Miscellaneous

NASA satellite detects previously unknown black hole in Milky Way

USPA News - NASA on Friday announced that its Swift satellite recently detected the presence of a previously unknown stellar-mass black hole. A rising tide of high-energy X-rays from a source toward the center of the Milky Way galaxy produced by a rare X-ray nova signaled the black hole.
Neil Gehrels, the mission`s principal investigator, at NASA`s Goddard Space Flight Center in Greenbelt, Maryland said bright X-ray novae are so rare that they`re essentially once-a-mission events and this is the first one Swift has seen.
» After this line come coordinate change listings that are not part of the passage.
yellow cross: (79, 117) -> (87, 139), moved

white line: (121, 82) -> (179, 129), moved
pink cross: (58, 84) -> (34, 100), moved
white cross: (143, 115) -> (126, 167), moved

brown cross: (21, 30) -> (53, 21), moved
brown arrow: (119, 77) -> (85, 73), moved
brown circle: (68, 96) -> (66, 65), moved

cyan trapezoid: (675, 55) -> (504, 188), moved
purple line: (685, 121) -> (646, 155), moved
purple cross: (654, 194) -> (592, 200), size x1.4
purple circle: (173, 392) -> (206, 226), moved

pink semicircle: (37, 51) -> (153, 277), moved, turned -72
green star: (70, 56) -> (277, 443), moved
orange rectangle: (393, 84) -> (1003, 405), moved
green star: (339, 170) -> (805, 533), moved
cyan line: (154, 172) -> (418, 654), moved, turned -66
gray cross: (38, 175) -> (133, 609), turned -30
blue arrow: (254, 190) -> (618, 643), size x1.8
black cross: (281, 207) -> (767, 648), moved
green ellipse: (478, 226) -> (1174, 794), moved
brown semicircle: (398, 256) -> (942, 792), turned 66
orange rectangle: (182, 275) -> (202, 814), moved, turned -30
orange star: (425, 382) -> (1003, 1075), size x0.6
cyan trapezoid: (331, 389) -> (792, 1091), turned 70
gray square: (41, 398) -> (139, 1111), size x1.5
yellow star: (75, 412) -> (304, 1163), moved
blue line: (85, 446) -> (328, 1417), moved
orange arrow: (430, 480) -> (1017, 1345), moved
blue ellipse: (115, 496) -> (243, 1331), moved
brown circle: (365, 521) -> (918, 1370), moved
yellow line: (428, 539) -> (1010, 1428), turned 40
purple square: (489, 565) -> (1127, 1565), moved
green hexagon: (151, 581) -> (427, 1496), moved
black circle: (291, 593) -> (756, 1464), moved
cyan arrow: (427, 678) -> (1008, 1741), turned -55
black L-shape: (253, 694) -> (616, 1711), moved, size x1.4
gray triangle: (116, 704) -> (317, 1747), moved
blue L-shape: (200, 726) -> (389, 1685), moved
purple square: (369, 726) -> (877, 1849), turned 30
An X-ray nova is a short-lived X-ray source that appears suddenly, reaches its emission peak in a few days and then fades out over a period of months. The outburst arises when a torrent of stored gas suddenly rushes toward one of the most compact objects known, either a neutron star or a black hole. The rapidly brightening source, which was named Swift J1745-26 after the coordinates of its sky position, triggered Swift`s Burst Alert Telescope twice on the morning of September 16, and once again the next day. According to NASA, the nova is located a few degrees from the center of the Milky Way galaxy toward the constellation Sagittarius. Its precise distance is still unknown, but they think the object resides about 20,000 to 30,000 light-years away in the galaxy`s inner region. "The pattern we`re seeing is observed in X-ray novae where the central object is a black hole," said Boris Sbarufatti, an astrophysicist at Brera Observatory in Milan, Italy, who currently is working with other Swift team members at Pennsylvania`s Penn State in University Park. "Once the X-rays fade away, we hope to measure its mass and confirm its black hole status," Sbarufatti added. Swift, launched in November 2004, is managed by Goddard Space Flight Center. It is operated in collaboration with Penn State, the Los Alamos National Laboratory in New Mexico and Orbital Sciences Corp. in Dulles, Virginia, with international collaborators in the United Kingdom and Italy and including contributions from Germany and Japan.